Each such request for registration under this SECTION 1(a) is referred to herein
as a "DEMAND REGISTRATION." All requests for Demand Registrations shall be made
by giving written notice to the Company (the "DEMAND NOTICE"). Each Demand
Notice shall specify the approximate number of Registrable Securities requested
to be registered and the anticipated per share price range for such offering.
Within ten days after receipt of any Demand Notice, the Company shall give
written notice of such requested registration to all other holders of
Registrable Securities and, subject to the provisions of SECTION 1(e) below,
shall include in such registration all Registrable Securities with respect to
which the Company has received written requests for
inclusion therein within 20 days after the receipt by such holders of the
Company's notice.
(b) EXPENSE. The Company shall pay all Registration Expenses of all
holders of Registrable Securities in all Demand Registrations.

» Information provided:
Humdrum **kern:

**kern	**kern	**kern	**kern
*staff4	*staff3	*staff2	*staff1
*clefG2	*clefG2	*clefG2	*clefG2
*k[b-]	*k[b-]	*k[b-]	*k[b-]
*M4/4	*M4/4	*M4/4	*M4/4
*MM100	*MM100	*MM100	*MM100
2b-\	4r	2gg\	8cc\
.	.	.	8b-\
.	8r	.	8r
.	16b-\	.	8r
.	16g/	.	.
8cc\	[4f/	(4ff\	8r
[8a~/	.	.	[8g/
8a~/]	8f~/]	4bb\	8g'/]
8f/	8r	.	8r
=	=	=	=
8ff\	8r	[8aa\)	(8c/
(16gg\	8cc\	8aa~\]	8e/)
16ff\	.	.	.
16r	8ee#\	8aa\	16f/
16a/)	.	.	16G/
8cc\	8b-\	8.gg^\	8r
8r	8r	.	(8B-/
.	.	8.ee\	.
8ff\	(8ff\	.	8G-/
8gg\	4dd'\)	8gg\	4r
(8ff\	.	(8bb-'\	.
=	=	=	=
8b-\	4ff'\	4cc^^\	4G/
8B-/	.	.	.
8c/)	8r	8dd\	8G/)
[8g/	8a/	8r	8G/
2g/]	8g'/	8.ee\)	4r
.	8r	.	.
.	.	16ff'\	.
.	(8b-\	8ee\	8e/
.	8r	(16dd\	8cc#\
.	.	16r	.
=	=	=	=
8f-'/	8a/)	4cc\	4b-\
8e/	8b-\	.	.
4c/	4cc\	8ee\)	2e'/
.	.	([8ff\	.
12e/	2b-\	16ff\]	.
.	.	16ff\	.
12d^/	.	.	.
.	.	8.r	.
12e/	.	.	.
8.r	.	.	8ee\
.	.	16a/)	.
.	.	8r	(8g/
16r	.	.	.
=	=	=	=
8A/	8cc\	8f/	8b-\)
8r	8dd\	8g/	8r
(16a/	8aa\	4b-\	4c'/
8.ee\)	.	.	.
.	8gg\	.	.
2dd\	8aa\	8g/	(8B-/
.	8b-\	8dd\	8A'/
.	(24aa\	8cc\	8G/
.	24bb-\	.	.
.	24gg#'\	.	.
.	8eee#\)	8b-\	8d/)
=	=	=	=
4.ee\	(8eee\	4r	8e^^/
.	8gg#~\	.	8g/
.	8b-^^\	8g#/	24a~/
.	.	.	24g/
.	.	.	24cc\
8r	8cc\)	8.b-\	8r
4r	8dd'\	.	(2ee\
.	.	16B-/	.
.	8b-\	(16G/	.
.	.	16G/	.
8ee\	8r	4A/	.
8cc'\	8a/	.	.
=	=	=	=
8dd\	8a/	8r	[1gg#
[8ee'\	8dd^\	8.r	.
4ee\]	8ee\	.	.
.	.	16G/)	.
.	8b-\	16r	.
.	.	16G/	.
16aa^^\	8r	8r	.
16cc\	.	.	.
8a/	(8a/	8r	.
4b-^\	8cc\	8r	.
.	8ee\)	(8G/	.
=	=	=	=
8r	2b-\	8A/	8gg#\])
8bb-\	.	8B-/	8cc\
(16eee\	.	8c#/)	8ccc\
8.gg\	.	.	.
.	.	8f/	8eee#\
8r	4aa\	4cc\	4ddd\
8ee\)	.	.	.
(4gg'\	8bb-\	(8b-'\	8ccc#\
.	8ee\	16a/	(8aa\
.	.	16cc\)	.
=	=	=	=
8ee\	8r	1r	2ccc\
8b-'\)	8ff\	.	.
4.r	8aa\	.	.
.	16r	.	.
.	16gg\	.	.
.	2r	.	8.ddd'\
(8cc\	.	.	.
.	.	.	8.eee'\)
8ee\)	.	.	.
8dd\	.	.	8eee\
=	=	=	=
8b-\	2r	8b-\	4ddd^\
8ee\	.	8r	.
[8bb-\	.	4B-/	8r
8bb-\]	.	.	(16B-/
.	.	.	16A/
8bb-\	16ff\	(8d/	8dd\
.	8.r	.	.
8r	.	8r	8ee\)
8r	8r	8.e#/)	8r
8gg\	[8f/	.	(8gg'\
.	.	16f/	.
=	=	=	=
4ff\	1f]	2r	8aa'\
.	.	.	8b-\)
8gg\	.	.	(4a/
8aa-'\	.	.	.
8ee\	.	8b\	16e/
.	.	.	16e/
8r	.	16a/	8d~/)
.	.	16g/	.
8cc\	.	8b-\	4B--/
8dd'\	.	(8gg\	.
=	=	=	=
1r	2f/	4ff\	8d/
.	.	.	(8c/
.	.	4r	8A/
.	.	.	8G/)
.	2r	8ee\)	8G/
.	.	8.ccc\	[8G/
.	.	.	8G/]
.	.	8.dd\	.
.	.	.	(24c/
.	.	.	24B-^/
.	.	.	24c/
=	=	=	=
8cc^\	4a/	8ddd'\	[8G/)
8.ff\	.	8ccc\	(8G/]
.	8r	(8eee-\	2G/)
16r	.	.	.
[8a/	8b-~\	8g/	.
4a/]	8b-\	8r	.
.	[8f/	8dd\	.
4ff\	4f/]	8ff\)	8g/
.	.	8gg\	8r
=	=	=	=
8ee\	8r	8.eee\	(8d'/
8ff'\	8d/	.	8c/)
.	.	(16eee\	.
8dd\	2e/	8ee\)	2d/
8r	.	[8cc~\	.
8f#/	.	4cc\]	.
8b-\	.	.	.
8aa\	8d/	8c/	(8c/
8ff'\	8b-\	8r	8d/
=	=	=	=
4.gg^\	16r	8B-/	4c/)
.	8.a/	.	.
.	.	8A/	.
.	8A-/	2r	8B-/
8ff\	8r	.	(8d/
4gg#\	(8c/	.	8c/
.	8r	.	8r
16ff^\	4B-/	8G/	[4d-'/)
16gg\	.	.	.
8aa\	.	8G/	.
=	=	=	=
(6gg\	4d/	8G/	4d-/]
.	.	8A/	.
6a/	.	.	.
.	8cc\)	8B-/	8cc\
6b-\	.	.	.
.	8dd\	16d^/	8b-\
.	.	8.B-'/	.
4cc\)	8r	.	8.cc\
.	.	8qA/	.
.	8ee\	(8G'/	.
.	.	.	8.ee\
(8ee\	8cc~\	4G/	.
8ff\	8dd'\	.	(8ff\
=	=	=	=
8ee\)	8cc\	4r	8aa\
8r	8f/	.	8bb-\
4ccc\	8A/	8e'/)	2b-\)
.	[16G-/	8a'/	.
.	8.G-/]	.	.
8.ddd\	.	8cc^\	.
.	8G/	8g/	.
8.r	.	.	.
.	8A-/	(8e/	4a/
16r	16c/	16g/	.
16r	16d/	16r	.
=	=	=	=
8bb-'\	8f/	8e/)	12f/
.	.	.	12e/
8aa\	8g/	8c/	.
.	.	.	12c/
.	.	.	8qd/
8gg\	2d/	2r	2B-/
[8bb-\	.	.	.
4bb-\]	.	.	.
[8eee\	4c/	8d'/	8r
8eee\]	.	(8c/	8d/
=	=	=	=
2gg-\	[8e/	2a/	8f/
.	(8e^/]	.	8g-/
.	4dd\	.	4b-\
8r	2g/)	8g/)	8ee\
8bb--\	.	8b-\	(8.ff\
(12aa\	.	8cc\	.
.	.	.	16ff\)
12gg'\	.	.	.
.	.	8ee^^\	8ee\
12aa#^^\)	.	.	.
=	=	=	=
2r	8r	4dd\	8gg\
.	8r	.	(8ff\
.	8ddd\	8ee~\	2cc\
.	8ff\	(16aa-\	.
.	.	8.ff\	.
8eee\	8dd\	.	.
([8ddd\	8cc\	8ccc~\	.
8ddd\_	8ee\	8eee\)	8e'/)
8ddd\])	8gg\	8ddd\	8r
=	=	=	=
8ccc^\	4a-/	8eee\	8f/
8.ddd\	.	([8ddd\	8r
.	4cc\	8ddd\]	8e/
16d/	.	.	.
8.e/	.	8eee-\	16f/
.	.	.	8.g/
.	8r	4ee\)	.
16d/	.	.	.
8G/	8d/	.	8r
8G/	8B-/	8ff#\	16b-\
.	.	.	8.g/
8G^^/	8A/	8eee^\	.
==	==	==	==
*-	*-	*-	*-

» Description of the task:
Continue the demand registration provisions from where they stop. The entries come from a different source than the text.

» Task result:
(c) LONG-FORM REGISTRATIONS. A registration shall not count as one of
the permitted Long-Form Registrations until it has become effective or if the
holders of Registrable Securities initially requesting such registration are not
able to register and sell at least ninety percent (90%) of the Registrable
Securities requested to be included in such registration; PROVIDED that the
Company shall in any event pay all Registration Expenses in connection with any
registration initiated as a Demand Registration whether or not it has become
effective and whether or not such registration has counted as one of the
permitted Long-Form Registrations. All Long-Form Registrations shall be
underwritten registrations unless otherwise requested by the holders of a
majority of the Registrable Securities included in such registration.
(d) SHORT-FORM REGISTRATIONS. Demand Registrations shall be Short-Form
Registrations whenever the Company is permitted to use any applicable short
form. After the Company has become subject to the reporting requirements of the
Exchange Act, the Company shall use its best efforts to make Short-Form
Registrations on Form S-2 or Form S-3 (or any successor form) available for the
sale of Registrable Securities.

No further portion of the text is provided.